The HCPCS/Current Procedural Terminology (CPT) codes included in policy are subject to National Correct Coding Initiative (NCCI) relationships. Exceptions to NCCI code relationships that may be noted in CSHCN Services Program medical policy are no longer valid. Providers should refer to the CMS NCCI web page for correct coding guidelines and specific applicable code combinations. In instances when CSHCN Services Program medical policy quantity limitations are more restrictive than NCCI Medically Unlikely Edits (MUE) guidance, medical policy prevails.
Refer to: Chapter 41, “TMHP Electronic Data Interchange (EDI)” for information about electronic claims submissions.
Chapter 5, “Claims Filing, Third-Party Resources, and Reimbursement” for general information about claims filing.
Section 5.7.2.4, “CMS-1500 Paper Claim Form Instructions” in Chapter 5, “Claims Filing, Third-Party Resources, and Reimbursement” for instructions on completing paper claims. Blocks that are not referenced are not required for processing by TMHP and may be left blank.

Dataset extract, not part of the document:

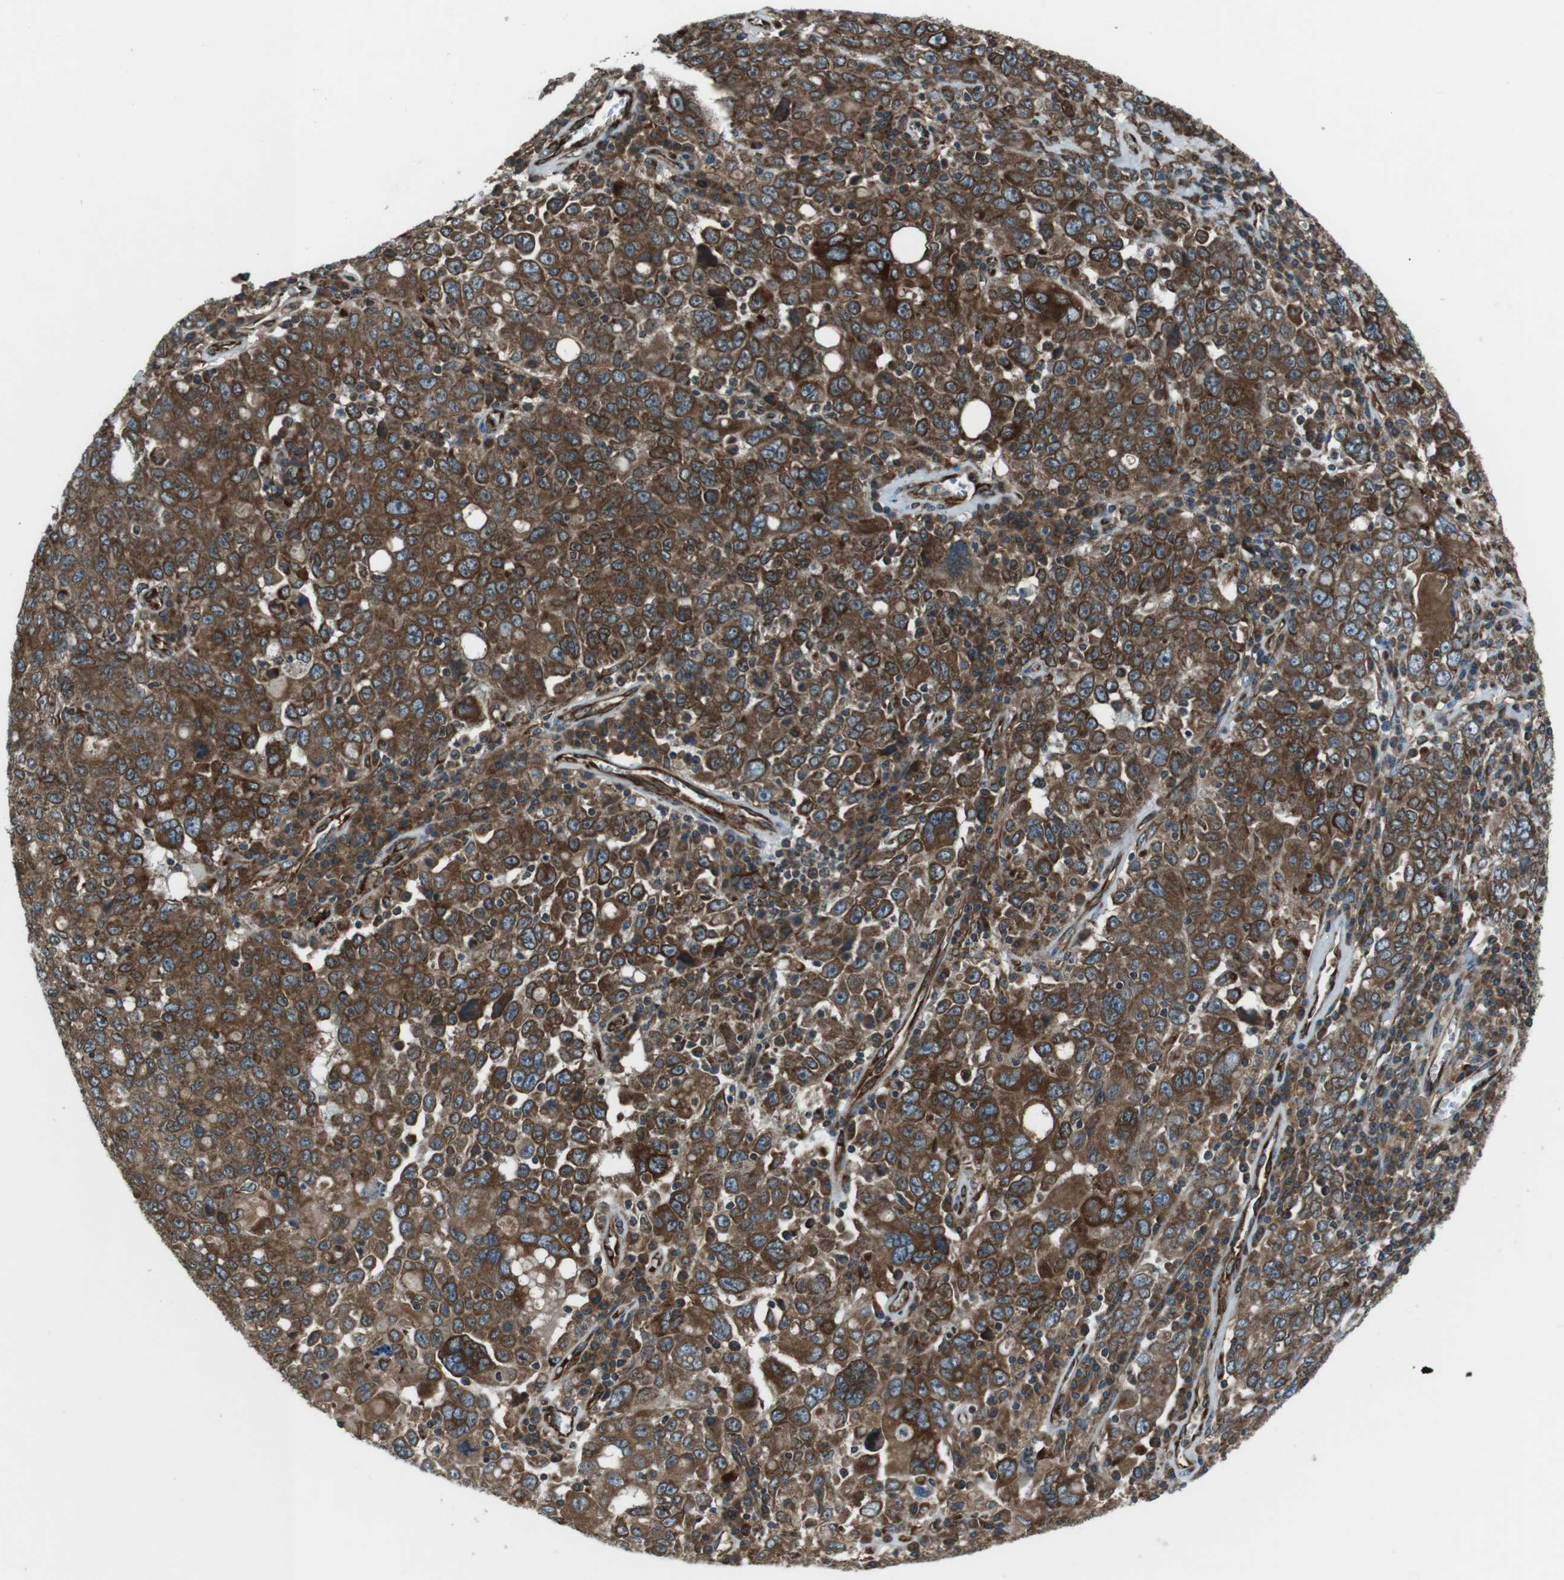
{"staining": {"intensity": "strong", "quantity": ">75%", "location": "cytoplasmic/membranous"}, "tissue": "ovarian cancer", "cell_type": "Tumor cells", "image_type": "cancer", "snomed": [{"axis": "morphology", "description": "Carcinoma, endometroid"}, {"axis": "topography", "description": "Ovary"}], "caption": "Protein staining of ovarian cancer tissue exhibits strong cytoplasmic/membranous staining in approximately >75% of tumor cells.", "gene": "KTN1", "patient": {"sex": "female", "age": 62}}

Orthotics and prosthetics services may be reimbursed the lower of the billed amount or the amount allowed by Texas Medicaid.
For fee information, providers can refer to the Online Fee Lookup (OFL) on the TMHP website at www.tmhp.com.
The CSHCN Services Program implemented rate reductions for certain services. The OFL includes a column titled “Adjusted Fee” to display the individual fees with all percentage reductions applied. Additional information about rate changes is available on the TMHP website at www.tmhp.com/resources/rate-and-code-updates/rate-changes.
Note:Certain rate reductions including, but not limited to, reductions by place of service, client type program, or provider specialty may not be reflected in the Adjusted Fee column.
28.9TMHP-CSHCN Services Program Contact Center
The TMHP-CSHCN Services Program Contact Center at 1-800-568-2413 is available Monday through Friday from 7 a.m. to 7 p.m., Central Time, and is the main point of contact for the CSHCN Services Program provider community.